In one way, Janis Goodman's new series devoted to the idea of water is her simplest work yet. In these drawings and paintings she limits herself to patterns of short, suggestive marks in a single range of colors that float on an empty, single-toned field. Those familiar with her work may be surprised by the transition she has made from highly detailed, realistic representations of poetic objects to these spare suggestions of waves, swirls, ripples, and eddies. However, in many other ways, these works about water are the most difficult Janis has attempted because they are so ambitious.
Inspired by close observation of tides and mud flats, the new series is insistently non-narrative, without anecdote or sentiment. Janis became more aware of the flux of water when she began kayaking in Maine. But these drawings and paintings are not about her personal relationship to the water. This work is about water's essence.

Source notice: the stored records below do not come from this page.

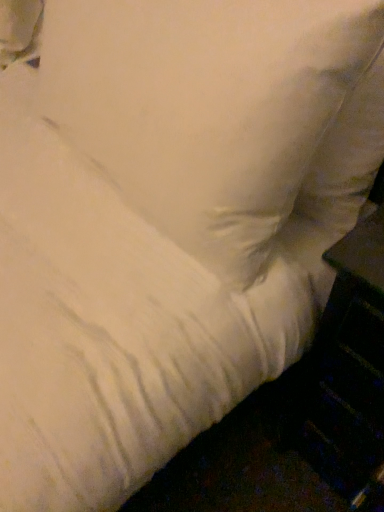
What do you see at coordinates (349, 374) in the screenshot?
I see `black glossy table at lower right` at bounding box center [349, 374].

At what (x,y) coordinates should I click in order to perform the action: click on black glossy table at lower right. Please return your answer as a coordinate pair (x, y). The image size is (384, 512). Looking at the image, I should click on (349, 374).

In order to face black glossy table at lower right, should I rotate leftwards or rightwards?

Rotate your view right by about 26.364°.

Find the location of a particular element. black glossy table at lower right is located at coordinates (349, 374).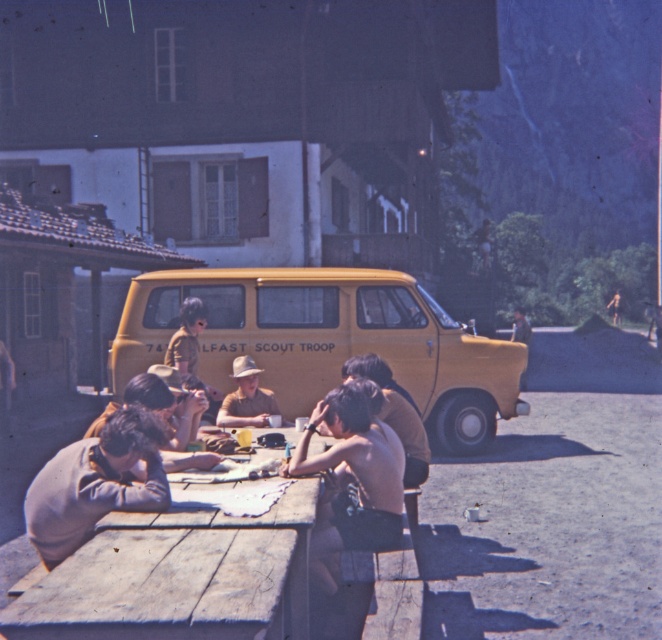
You are trying to determine if the yellow matte van at center can fit through a low clearance tunnel that only allows vehicles shorter than the light brown sweater at lower left. Can it pass?

The yellow matte van at center has a greater height compared to the light brown sweater at lower left, so it cannot pass through the tunnel since it exceeds the height limit.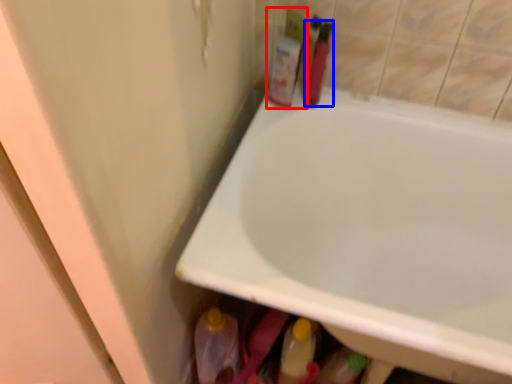
Question: Which of the following is the farthest to the observer, toiletry (highlighted by a red box) or toiletry (highlighted by a blue box)?

Choices:
 (A) toiletry
 (B) toiletry

Answer: (A)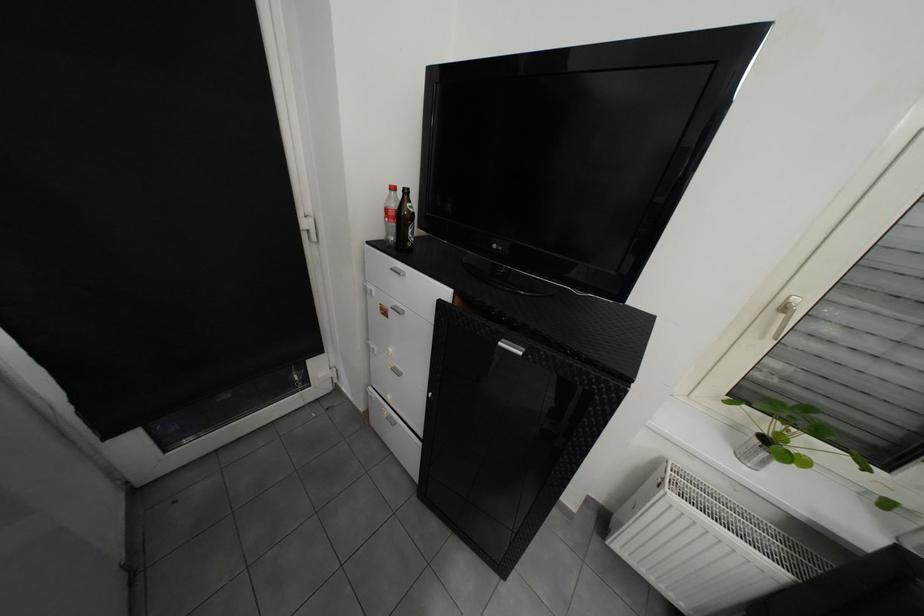
This screenshot has width=924, height=616. What do you see at coordinates (310, 230) in the screenshot?
I see `the white door handle` at bounding box center [310, 230].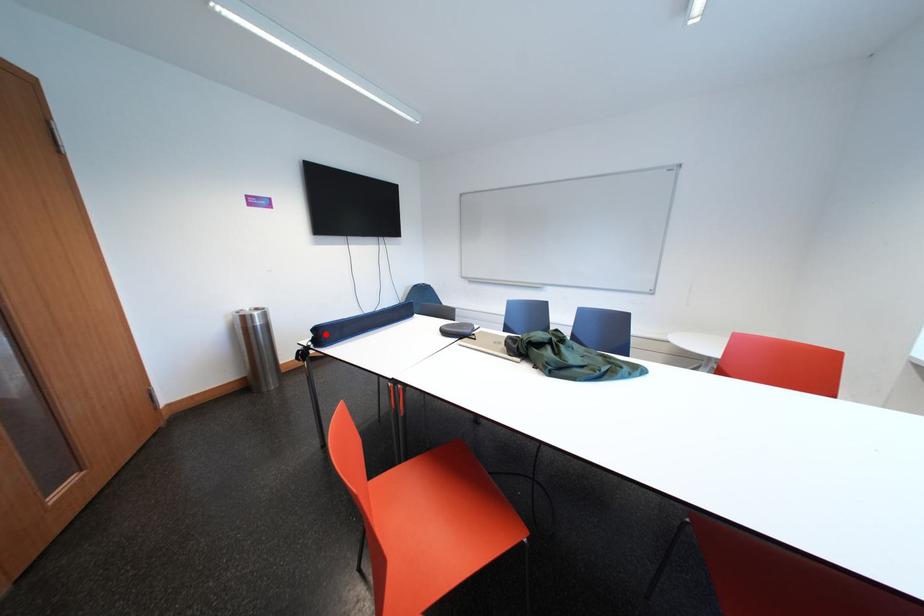
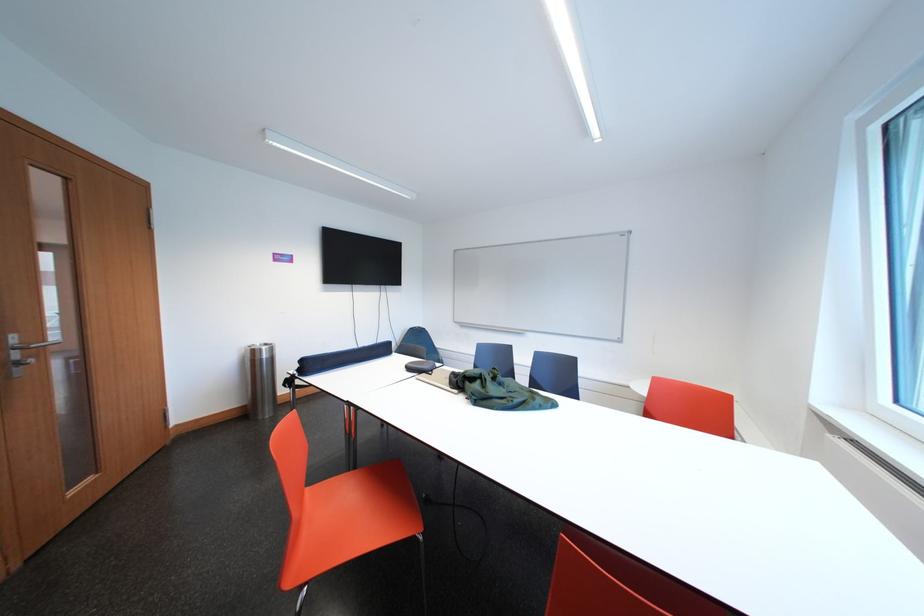
Find the pixel in the second image that matches the highlighted location in the first image.

(311, 365)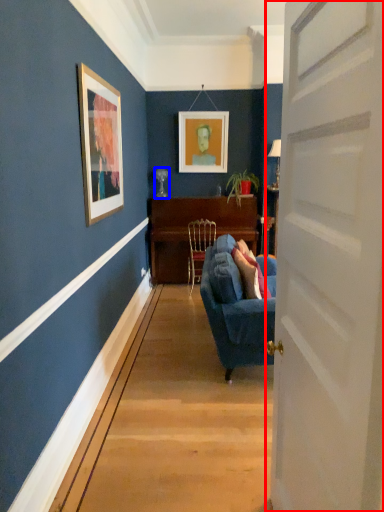
Question: Among these objects, which one is nearest to the camera, door (highlighted by a red box) or lamp (highlighted by a blue box)?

Janis suggests rhythms and patterns of moving water through the traces of her strokes. As she works she lays one set of marks down on top of another, letting them flow across the surface, suggesting the impact of opposing waves and ripples. In many of these works, the marks are the water; in others they signify sharp glints of sunlight glancing off the water's surface. In these new drawings and paintings she re-enacts and transcribes the eternal rhythms,varied patterns, and incessant movement of water. This work silently but effectively evokes water's ubiquitous presence and beguiling charm as well as its vital significance to our world.